The theory is not without its holes. The trademark documentation dates the blue moon formula’s first use as November 30, 1938, when Sidon was still in Europe. Moreover, in the 1930s, The Charleston Gazette wrote about the arrival of Blossom Dairy’s blue moon ice cream in West Virginia: “a fruit mixture with a delightful flavor and color.” The Marion Star in Ohio also ran an ad for Isaly ice cream, with “Blue Moon” listed as a flavor. In the next decade, The Berkshire Evening Eagle in Pittsfield, Massachusetts, printed an ad for “Blue Moon Ice Cream, something new in blue ice cream. A flavor of its own.”
Now, having found evidence sowing doubt in the Milwaukee theory, as well, Schoenberg finds the Charleston Gazette as the most compelling documentation of blue moon’s origin.
“They’re not just calling it blue moon — they’re saying it has a fruit mixture, or I would say a fruit flavor,” she said. “And this sounds like an enterprising group of ice cream stores. They also had pumpkin and plum pudding ice cream.”
So, for Blossom Dairy to have concocted blue moon isn’t too far-fetched — but does that mean that this “Midwestern” flavor originated outside of the Midwest?
While the answers to the ice cream’s origin may be ambiguous still, another million-dollar question — what exactly is the flavor of blue moon? — may continue to divide ice cream connoisseurs for years to come.
Regardless, it doesn’t seem like its popularity will die down any time soon. At Chocolate Shoppe Ice Cream, based in Madison, Wisconsin, blue moon ice cream is one of their top 10 best-selling flavors.

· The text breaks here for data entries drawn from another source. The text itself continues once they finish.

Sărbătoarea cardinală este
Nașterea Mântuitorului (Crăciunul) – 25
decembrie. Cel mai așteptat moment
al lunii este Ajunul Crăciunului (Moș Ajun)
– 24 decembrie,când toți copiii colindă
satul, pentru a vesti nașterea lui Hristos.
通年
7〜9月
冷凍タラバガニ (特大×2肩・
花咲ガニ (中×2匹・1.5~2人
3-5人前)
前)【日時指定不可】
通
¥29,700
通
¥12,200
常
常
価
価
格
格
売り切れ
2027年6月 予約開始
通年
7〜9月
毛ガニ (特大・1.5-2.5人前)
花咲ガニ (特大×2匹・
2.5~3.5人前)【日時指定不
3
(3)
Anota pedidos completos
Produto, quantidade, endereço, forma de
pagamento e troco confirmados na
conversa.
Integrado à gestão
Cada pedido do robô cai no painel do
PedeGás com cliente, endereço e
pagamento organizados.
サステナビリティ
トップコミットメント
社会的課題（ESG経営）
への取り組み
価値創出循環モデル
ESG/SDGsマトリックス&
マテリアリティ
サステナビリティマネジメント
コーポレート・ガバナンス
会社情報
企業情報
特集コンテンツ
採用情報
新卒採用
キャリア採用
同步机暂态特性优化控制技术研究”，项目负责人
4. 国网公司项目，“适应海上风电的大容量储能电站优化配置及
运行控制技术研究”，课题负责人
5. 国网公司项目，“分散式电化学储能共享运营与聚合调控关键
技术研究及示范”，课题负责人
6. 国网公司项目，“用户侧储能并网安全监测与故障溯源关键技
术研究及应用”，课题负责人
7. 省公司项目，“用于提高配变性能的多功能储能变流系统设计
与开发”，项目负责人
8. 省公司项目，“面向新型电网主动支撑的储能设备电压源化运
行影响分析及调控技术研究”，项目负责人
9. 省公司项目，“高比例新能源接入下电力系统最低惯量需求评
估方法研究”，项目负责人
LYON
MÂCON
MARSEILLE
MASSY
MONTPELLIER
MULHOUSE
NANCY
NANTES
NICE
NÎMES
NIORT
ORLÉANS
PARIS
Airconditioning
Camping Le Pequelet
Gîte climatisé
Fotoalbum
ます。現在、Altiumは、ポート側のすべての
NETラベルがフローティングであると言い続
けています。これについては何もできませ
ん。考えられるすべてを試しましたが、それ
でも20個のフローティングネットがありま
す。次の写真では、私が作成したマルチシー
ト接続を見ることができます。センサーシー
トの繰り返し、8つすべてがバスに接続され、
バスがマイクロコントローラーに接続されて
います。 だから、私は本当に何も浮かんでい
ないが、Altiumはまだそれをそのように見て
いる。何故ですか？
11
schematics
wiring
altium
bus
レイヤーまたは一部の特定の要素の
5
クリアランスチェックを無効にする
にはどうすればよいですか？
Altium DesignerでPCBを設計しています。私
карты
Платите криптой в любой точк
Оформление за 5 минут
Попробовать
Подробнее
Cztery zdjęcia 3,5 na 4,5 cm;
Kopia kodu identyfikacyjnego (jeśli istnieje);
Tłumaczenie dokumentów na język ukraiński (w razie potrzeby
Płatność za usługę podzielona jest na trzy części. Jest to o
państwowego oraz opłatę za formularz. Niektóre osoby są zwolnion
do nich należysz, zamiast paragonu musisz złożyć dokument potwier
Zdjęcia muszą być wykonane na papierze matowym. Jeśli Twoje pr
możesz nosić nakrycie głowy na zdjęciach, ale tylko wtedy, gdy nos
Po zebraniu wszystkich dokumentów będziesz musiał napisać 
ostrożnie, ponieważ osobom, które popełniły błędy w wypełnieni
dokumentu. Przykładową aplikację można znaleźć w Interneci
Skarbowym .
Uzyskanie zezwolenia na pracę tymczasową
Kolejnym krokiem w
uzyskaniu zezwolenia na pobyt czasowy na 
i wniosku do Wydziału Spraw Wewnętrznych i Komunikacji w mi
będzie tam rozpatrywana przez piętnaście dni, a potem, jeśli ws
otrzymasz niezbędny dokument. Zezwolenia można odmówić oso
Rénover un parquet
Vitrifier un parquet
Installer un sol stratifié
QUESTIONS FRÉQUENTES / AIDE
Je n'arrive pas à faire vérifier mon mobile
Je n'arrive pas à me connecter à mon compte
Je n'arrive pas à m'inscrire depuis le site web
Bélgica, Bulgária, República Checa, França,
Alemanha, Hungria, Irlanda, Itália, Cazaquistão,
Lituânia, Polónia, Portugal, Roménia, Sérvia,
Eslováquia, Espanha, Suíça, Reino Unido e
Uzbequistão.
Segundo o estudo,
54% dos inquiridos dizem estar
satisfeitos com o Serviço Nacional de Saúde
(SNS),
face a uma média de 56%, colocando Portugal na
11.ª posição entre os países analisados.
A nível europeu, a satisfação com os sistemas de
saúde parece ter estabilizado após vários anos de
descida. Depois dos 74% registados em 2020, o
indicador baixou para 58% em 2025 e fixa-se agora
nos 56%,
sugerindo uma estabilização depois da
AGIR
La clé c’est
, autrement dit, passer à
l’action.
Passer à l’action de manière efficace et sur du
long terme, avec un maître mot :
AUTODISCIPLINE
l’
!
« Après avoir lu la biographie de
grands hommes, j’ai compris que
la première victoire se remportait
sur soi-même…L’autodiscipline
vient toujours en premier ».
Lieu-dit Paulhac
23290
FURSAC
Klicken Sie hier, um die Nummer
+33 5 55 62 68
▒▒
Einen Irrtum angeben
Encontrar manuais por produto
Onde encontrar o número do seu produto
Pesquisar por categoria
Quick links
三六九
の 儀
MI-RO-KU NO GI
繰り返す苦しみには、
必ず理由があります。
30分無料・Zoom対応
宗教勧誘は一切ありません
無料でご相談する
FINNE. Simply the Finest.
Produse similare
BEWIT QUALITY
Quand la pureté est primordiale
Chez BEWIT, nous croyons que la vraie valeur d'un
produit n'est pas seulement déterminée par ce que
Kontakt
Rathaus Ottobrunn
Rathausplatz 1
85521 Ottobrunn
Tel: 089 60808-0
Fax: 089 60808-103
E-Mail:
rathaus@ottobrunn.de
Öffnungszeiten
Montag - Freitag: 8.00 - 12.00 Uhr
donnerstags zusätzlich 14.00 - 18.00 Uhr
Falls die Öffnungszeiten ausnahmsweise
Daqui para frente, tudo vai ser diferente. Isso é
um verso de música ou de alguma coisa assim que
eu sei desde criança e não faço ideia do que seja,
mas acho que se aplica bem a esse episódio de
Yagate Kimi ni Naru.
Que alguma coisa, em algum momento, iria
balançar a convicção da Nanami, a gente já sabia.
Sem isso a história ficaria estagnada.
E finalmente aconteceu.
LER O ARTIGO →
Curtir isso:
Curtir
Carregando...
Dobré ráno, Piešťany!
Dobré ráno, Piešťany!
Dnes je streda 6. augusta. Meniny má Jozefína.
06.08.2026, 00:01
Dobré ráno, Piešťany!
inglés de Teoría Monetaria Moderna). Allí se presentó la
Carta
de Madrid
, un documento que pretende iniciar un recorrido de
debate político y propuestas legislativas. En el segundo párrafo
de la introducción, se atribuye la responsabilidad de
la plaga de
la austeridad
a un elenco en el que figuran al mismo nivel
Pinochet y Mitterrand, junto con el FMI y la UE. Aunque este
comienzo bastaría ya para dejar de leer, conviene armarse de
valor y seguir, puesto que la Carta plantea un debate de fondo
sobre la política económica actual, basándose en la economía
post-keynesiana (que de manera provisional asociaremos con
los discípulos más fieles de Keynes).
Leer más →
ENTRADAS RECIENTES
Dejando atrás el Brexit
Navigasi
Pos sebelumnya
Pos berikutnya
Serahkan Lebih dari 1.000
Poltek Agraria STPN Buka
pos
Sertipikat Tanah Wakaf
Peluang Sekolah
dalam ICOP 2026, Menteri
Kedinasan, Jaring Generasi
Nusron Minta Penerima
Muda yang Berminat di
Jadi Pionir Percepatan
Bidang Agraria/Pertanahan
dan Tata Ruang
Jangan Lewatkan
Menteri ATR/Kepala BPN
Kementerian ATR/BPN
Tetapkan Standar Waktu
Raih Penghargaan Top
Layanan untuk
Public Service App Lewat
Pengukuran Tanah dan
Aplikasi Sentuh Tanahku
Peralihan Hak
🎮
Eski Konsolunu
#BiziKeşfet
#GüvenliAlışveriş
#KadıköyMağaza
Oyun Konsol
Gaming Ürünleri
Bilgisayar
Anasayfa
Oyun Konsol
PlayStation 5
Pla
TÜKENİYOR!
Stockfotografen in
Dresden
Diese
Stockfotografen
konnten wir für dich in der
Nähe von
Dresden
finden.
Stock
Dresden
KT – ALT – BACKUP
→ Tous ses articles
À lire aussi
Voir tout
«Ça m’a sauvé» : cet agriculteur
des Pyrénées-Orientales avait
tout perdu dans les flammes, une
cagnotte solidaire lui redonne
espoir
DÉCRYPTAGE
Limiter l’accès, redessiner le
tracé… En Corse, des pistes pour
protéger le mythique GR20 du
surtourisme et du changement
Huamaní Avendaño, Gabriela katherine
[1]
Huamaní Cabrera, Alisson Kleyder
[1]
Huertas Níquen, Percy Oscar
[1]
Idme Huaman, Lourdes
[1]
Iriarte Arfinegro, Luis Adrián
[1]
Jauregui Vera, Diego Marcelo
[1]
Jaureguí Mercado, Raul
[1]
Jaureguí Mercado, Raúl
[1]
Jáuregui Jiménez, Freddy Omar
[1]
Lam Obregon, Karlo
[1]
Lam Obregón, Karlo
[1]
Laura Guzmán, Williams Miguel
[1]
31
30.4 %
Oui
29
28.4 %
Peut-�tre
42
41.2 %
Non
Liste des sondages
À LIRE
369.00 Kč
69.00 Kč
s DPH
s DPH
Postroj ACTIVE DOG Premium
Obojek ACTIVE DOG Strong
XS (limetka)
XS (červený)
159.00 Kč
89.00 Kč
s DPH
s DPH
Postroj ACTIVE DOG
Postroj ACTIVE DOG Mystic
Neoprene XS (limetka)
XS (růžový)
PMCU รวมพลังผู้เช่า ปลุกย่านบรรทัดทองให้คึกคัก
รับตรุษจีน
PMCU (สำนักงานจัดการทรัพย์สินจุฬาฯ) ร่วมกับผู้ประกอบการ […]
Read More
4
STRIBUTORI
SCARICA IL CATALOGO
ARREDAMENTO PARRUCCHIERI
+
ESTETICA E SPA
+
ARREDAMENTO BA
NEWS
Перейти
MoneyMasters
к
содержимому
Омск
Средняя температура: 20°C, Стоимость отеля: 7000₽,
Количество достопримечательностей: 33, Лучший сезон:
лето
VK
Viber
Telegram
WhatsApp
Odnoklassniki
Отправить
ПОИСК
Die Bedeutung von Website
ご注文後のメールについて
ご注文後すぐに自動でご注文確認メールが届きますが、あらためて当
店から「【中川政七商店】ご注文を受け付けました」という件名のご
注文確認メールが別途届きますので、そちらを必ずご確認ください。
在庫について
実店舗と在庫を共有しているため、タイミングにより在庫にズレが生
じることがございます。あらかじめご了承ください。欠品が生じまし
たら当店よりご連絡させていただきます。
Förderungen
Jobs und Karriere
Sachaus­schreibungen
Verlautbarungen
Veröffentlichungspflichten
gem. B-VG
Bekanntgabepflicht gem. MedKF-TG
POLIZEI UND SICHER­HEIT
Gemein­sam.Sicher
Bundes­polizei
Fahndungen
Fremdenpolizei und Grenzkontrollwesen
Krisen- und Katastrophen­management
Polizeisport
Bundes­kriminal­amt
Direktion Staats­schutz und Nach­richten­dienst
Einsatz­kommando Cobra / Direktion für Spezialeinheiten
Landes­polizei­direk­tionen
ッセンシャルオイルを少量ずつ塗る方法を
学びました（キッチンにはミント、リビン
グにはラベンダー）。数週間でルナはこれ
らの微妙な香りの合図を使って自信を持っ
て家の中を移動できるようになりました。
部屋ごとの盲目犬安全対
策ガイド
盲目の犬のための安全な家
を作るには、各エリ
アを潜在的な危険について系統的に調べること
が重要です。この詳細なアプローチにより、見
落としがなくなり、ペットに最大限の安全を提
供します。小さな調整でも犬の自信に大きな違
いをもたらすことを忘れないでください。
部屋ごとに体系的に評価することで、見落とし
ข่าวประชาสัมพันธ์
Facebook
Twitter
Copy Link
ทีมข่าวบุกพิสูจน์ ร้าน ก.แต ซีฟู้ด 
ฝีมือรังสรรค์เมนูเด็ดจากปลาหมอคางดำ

“Ten or 15 years ago, [blue moon] was our fifth best-selling flavor, and I would bet that it only dropped because we sell to a wider range of areas now,” Stoffs said. “If we were to narrow it back down to sales in the Wisconsin area, I think that it would be a higher ranking than it is right now. Locally, it still is in the very top.”
And locals, whether they recognize the flavor as regional or not, have a deep appreciation for blue moon.
“People take pride in blue moon as a regional flavor, and people — especially kids — just love it,” Schoenberg said. “It’s great ice cream.”